[課題の指示]: 本文によると、人の心の中が読めないという三体星人の弱点に対して編み出された作戦は何と呼ばれていますか。

第Ⅱ巻「黒暗森林」 ルジオが到達した宇宙の真理とは、果てしない宇宙では、他人に出会うという終着がないので、信用することが不可能という「猜疑連鎖」から導かれてくる論理的帰結だった。そこからは、他人の位置を知ったならば瞬時に抹殺せよ、という実践的命題が導かれる。そのように、地球の位置を知った三体星界は、地球を征服すべく艦隊を派遣していた。さらに、量子力学の応用で、智子という瞬時に情報を入手しえる粒子を地球に張り巡らせた。が、三体星人は、外に現れた情報は全て知りえるが、人の心の中は読めない、人間界なら人が良すぎるという弱点があることがわかった。そこで編み出された作戦が「面壁計画」。選ばれた数人が、心の中で策謀し、そこに全面的な支援と実行をたくしたのだ。ルジオがその一人に選ばれていた。なんで自分が選ばれたのかわからない彼は、愛する人と山に籠もり、そして三体艦隊を迎え打つ未来へと、人類が獲得した「冬眠技術」によって眠りにつく。


第Ⅲ巻「死神永世」 人類は、「面壁計画」とは別に、スパイを三体星に送り込むことも合作した。光速で飛ばすための軽さとして脳みそだけにしても、三体文明は復元できるだろう。それには、ルジオのあとを継いだ程心の男友人が選ばれていた。

[行一覧]:
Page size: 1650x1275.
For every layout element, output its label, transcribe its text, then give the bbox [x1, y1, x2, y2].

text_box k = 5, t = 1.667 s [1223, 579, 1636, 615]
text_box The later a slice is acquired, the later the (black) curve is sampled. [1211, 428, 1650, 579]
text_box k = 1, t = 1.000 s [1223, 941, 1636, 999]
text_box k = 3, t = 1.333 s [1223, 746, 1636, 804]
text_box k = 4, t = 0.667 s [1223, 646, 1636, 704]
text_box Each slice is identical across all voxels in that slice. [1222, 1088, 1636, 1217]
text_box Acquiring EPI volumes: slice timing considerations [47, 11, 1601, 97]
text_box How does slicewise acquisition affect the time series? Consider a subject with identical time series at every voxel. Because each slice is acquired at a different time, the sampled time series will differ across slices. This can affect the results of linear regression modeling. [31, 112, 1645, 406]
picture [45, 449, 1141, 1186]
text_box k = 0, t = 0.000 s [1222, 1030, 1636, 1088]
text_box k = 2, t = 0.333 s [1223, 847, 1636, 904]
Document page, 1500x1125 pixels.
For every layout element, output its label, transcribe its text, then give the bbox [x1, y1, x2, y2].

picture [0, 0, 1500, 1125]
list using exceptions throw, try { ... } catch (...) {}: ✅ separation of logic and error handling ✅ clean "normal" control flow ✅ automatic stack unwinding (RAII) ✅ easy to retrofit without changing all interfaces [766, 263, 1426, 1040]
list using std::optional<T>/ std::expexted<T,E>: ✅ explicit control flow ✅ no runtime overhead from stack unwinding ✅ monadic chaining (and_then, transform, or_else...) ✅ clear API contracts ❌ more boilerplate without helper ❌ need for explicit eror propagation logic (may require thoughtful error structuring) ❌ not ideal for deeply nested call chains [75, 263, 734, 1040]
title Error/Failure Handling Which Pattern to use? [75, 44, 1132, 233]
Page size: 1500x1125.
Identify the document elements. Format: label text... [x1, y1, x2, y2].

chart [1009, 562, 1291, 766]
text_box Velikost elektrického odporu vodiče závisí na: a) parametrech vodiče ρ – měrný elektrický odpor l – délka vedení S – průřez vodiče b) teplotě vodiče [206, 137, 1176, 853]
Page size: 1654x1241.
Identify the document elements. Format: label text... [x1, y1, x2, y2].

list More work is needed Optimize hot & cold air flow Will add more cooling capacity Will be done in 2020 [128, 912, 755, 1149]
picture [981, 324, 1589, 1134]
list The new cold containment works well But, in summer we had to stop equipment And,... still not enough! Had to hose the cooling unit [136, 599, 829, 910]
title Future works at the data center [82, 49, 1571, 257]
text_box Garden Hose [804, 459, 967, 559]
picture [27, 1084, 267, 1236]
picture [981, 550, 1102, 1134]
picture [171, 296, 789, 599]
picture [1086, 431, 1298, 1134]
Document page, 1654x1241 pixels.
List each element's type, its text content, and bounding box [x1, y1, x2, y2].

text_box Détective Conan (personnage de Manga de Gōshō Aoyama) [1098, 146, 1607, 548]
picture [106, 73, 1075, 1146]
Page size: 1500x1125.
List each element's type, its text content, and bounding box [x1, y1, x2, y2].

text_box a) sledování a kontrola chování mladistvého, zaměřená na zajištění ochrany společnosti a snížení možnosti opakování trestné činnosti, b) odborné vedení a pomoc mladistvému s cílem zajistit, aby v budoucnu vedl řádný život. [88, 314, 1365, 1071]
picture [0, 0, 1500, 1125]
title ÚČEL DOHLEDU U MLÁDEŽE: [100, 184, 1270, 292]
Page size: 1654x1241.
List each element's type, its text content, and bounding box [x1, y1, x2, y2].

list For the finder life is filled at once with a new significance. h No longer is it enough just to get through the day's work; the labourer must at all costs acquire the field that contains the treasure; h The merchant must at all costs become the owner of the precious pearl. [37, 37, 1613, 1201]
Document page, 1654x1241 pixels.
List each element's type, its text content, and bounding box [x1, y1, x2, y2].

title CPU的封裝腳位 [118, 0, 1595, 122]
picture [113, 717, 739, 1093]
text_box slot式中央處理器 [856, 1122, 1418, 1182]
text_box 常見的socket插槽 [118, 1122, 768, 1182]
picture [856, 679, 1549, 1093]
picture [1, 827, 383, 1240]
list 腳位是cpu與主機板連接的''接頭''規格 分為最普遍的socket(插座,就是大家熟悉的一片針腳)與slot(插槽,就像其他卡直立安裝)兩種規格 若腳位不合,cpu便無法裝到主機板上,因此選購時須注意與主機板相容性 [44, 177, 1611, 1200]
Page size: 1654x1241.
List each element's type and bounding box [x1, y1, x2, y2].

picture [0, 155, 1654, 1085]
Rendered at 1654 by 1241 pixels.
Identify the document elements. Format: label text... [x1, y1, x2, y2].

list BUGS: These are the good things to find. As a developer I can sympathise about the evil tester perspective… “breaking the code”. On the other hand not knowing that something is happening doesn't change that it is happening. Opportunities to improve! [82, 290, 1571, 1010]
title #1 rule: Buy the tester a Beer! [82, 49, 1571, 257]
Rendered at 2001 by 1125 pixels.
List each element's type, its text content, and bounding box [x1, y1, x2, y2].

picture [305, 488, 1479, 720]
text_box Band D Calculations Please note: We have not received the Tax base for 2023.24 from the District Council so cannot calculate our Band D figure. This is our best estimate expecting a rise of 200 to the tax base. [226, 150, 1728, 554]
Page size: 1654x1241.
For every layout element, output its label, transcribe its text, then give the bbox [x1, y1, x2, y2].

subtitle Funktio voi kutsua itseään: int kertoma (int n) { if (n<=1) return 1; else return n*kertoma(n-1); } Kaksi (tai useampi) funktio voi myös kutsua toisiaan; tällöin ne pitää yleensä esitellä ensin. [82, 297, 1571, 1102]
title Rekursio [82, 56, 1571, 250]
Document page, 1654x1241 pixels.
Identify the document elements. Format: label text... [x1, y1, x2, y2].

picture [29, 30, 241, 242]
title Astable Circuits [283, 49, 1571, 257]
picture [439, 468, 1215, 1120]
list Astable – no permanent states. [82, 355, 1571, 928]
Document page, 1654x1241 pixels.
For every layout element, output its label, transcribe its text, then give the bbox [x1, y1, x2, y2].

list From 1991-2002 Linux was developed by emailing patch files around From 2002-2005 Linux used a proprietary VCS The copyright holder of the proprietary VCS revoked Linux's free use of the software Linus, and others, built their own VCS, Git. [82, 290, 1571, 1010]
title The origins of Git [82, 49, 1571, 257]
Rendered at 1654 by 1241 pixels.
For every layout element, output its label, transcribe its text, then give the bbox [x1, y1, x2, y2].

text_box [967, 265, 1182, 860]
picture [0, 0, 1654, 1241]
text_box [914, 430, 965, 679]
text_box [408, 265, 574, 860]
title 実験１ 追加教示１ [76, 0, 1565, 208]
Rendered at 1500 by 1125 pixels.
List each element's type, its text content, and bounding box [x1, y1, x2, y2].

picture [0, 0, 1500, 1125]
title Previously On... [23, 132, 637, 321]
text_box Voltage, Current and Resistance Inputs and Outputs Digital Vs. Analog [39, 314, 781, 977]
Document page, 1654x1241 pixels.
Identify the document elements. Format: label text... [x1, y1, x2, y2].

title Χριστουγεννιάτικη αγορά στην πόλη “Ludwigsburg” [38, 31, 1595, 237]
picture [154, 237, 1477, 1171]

[完全な解答]: 「面壁計画」と呼ばれています。